RECORD EXTRACTS Start Marker
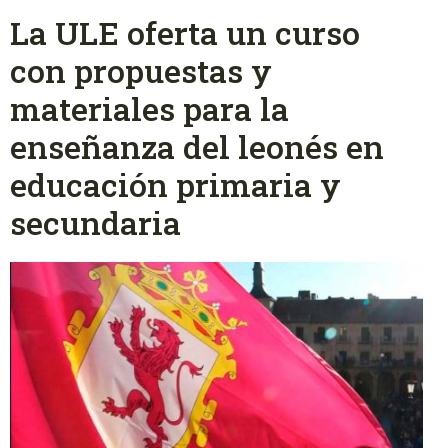
La ULE oferta un curso
con propuestas y
materiales para la
enseñanza del leonés en
educación primaria y
secundaria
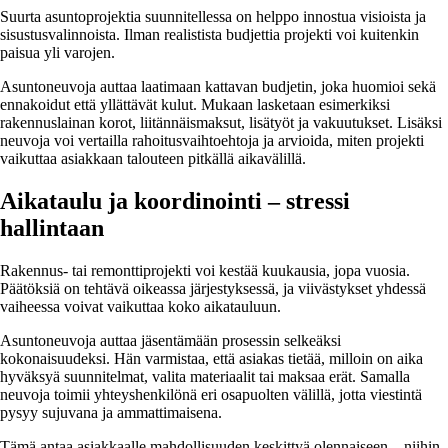
Suurta asuntoprojektia suunnitellessa on helppo innostua visioista ja
sisustusvalinnoista. Ilman realistista budjettia projekti voi kuitenkin
paisua yli varojen.
Asuntoneuvoja auttaa laatimaan kattavan budjetin, joka huomioi sekä
ennakoidut että yllättävät kulut. Mukaan lasketaan esimerkiksi
rakennuslainan korot, liitännäismaksut, lisätyöt ja vakuutukset. Lisäksi
neuvoja voi vertailla rahoitusvaihtoehtoja ja arvioida, miten projekti
vaikuttaa asiakkaan talouteen pitkällä aikavälillä.
Aikataulu ja koordinointi – stressi
hallintaan
Rakennus- tai remonttiprojekti voi kestää kuukausia, jopa vuosia.
Päätöksiä on tehtävä oikeassa järjestyksessä, ja viivästykset yhdessä
vaiheessa voivat vaikuttaa koko aikatauluun.
Asuntoneuvoja auttaa jäsentämään prosessin selkeäksi
kokonaisuudeksi. Hän varmistaa, että asiakas tietää, milloin on aika
hyväksyä suunnitelmat, valita materiaalit tai maksaa erät. Samalla
neuvoja toimii yhteyshenkilönä eri osapuolten välillä, jotta viestintä
pysyy sujuvana ja ammattimaisena.
Tämä antaa asiakkaalle mahdollisuuden keskittyä olennaiseen – niihin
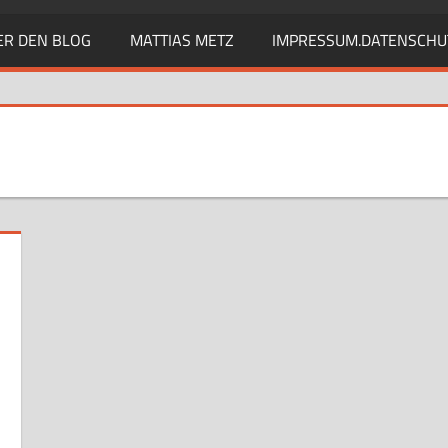
ER DEN BLOG
MATTIAS METZ
IMPRESSUM.DATENSCHU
RECORD EXTRACTS End Marker
**EXERCISE**
Rewrite the text of every record with "Asuntoneuvoja" replaced by "Remonttineuvoja" and everything else unchanged, leaving out the pictures.

**ANSWER**
La ULE oferta un curso
con propuestas y
materiales para la
enseñanza del leonés en
educación primaria y
secundaria
Suurta asuntoprojektia suunnitellessa on helppo innostua visioista ja
sisustusvalinnoista. Ilman realistista budjettia projekti voi kuitenkin
paisua yli varojen.
Remonttineuvoja auttaa laatimaan kattavan budjetin, joka huomioi sekä
ennakoidut että yllättävät kulut. Mukaan lasketaan esimerkiksi
rakennuslainan korot, liitännäismaksut, lisätyöt ja vakuutukset. Lisäksi
neuvoja voi vertailla rahoitusvaihtoehtoja ja arvioida, miten projekti
vaikuttaa asiakkaan talouteen pitkällä aikavälillä.
Aikataulu ja koordinointi – stressi
hallintaan
Rakennus- tai remonttiprojekti voi kestää kuukausia, jopa vuosia.
Päätöksiä on tehtävä oikeassa järjestyksessä, ja viivästykset yhdessä
vaiheessa voivat vaikuttaa koko aikatauluun.
Remonttineuvoja auttaa jäsentämään prosessin selkeäksi
kokonaisuudeksi. Hän varmistaa, että asiakas tietää, milloin on aika
hyväksyä suunnitelmat, valita materiaalit tai maksaa erät. Samalla
neuvoja toimii yhteyshenkilönä eri osapuolten välillä, jotta viestintä
pysyy sujuvana ja ammattimaisena.
Tämä antaa asiakkaalle mahdollisuuden keskittyä olennaiseen – niihin
ER DEN BLOG
MATTIAS METZ
IMPRESSUM.DATENSCHU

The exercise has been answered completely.